Brytyjczycy przyjęli zupełnie inną strategię – która mi też bardziej odpowiada, jeśli chodzi o ścisłość. Ich seriale liczą zazwyczaj maksymalnie koło dwunastu, trzynastu odcinków, więc emisja takiego krótkiego sezonu raczej nie zazębia się ze świętami. Więc skoro większość osób i tak spędza Boże Narodzenie przed lub przy telewizorze, to dlaczego by nie pokazać – na przykład w pierwszy dzień świąt – jakiegoś specjalnego, pojedynczego odcinka, zamiast tłuc co roku w kółko te same filmy?

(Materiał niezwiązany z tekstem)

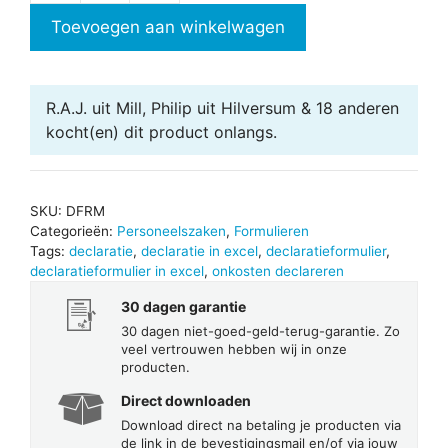
aantal
Toevoegen aan winkelwagen
R.A.J. uit Mill, Philip uit Hilversum & 18 anderen
kocht(en) dit product onlangs.
SKU:
DFRM
Categorieën:
Personeelszaken
,
Formulieren
Tags:
declaratie
,
declaratie in excel
,
declaratieformulier
,
declaratieformulier in excel
,
onkosten declareren
30 dagen garantie
30 dagen niet-goed-geld-terug-garantie. Zo
veel vertrouwen hebben wij in onze
producten.
Direct downloaden
Download direct na betaling je producten via
de link in de bevestigingsmail en/of via jouw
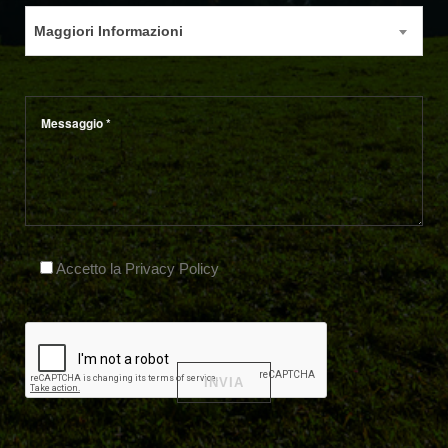
Maggiori Informazioni
Accetto la Privacy Policy
Alternative:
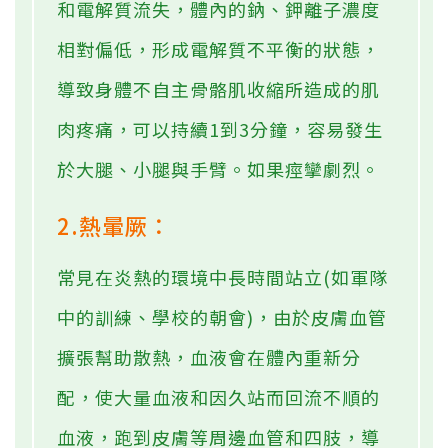
和電解質流失，體內的鈉、鉀離子濃度
相對偏低，形成電解質不平衡的狀態，
導致身體不自主骨骼肌收縮所造成的肌
肉疼痛，可以持續1到3分鐘，容易發生
於大腿、小腿與手臂。如果痙攣劇烈。
2.熱暈厥：
常見在炎熱的環境中長時間站立(如軍隊
中的訓練、學校的朝會)，由於皮膚血管
擴張幫助散熱，血液會在體內重新分
配，使大量血液和因久站而回流不順的
血液，跑到皮膚等周邊血管和四肢，導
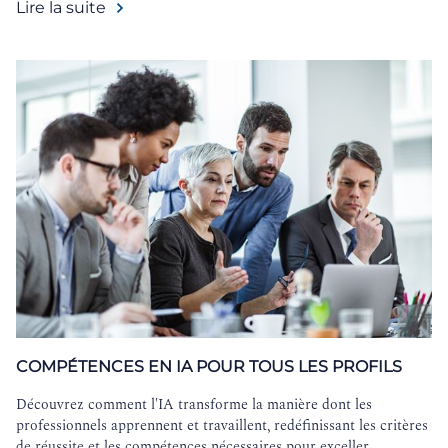
Lire la suite
COMPÉTENCES EN IA POUR TOUS LES PROFILS
Découvrez comment l'IA transforme la manière dont les
professionnels apprennent et travaillent, redéfinissant les critères
de réussite et les compétences nécessaires pour exceller.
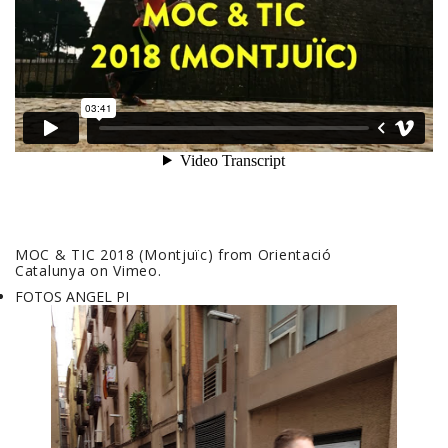
MOC & TIC 2018 (Montjuïc)
from
Orientació
Catalunya
on
Vimeo
.
FOTOS ANGEL PI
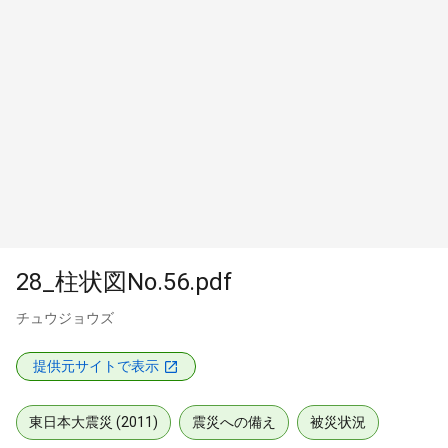
28_柱状図No.56.pdf
チュウジョウズ
提供元サイトで表示
東日本大震災 (2011)
震災への備え
被災状況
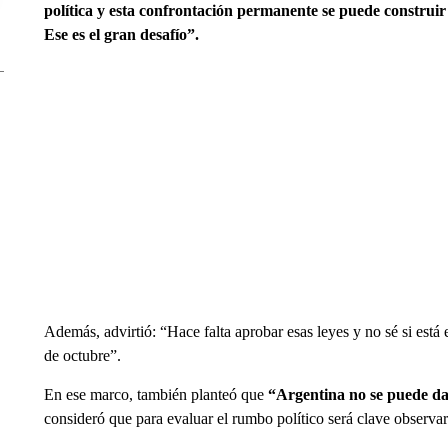
política y esta confrontación permanente se puede construi
Ese es el gran desafío”.
Además, advirtió: “Hace falta aprobar esas leyes y no sé si está 
de octubre”.
En ese marco, también planteó que
“Argentina no se puede dar
consideró que para evaluar el rumbo político será clave observa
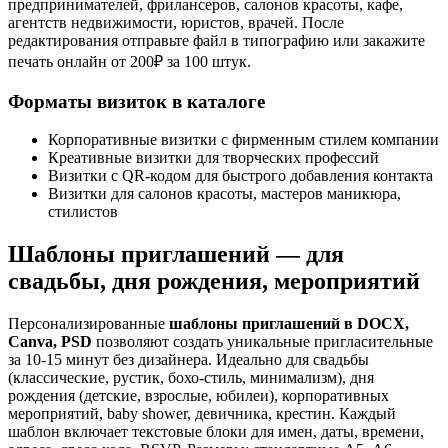
предпринимателей, фрилансеров, салонов красоты, кафе,
агентств недвижимости, юристов, врачей. После
редактирования отправьте файл в типографию или закажите
печать онлайн от 200₽ за 100 штук.
Форматы визиток в каталоге
Корпоративные визитки с фирменным стилем компании
Креативные визитки для творческих профессий
Визитки с QR-кодом для быстрого добавления контакта
Визитки для салонов красоты, мастеров маникюра,
стилистов
Шаблоны приглашений — для
свадьбы, дня рождения, мероприятий
Персонализированные
шаблоны приглашений в DOCX,
Canva, PSD
позволяют создать уникальные пригласительные
за 10-15 минут без дизайнера. Идеально для свадьбы
(классические, рустик, бохо-стиль, минимализм), дня
рождения (детские, взрослые, юбилеи), корпоративных
мероприятий, baby shower, девичника, крестин. Каждый
шаблон включает текстовые блоки для имен, даты, времени,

Najbardziej reklamuje się chyba Doktor Who, który potrafi być dosyć nieregularny, jeśli chodzi o emisję normalnych, dwunastoodcinkowych sezonów, ale od 2005 roku co święta sumiennie dostarcza fanom nową, pojedynczą historię, zazwyczaj też trochę dłuższą. Jako serial science fiction ma też większe możliwości – scenarzyści inspirowali się, wprawdzie luźno, ale jednak, Lwem, czarownicą i starą szafą C. S. Lewisa czy Opowieścią wigilijną Charlesa Dickensa. Oglądając The Snowmen z 2012 roku, można się też poważnie zastanawiać, czy ktoś nie przedawkował filmów Tima Burtona…
Takie świąteczne odcinki rządzą się zresztą trochę innymi prawami – zdecydowana większość z nich jest napisana w taki sposób, by widz, który nie ma regularnego kontaktu z Doktorem Who, mógł go sobie swobodnie obejrzeć. Lubię te świąteczne historie Doktora Who – nawet te słabsze – przede wszystkim dlatego, że nie eksploatują drastycznie schematu, o którym wcześniej pisałam. Święta to pretekst, dodatek do fabuły, rzadziej motyw przewodni, a ponieważ to serial science fiction, scenarzyści mogą sobie pozwolić na pobawienie się konwencjami i wyłapywanie nawiązań, mniej czy bardziej oczywistych, sprawia mi dużą radość.
Okres świąteczno-noworoczny będzie się prawdopodobnie wielu osobom kojarzyć z Sherlockiem. Drugi i trzeci sezon zaczynały emisję pierwszego stycznia; chociaż oczywiście z dwuletnim przeskokiem, bo przecież świat by się skończył, gdyby kolejny sezon Sherlocka udało się nakręcić szybciej. W styczniu jeszcze tego roku można było obejrzeć Upiorną panną młodą – i to nawet w kinach, jeśli ktoś chciał – a w styczniu już przyszłego roku, po trzyletniej przerwie, czwarty sezon, i kto wie, czy nie ostatni.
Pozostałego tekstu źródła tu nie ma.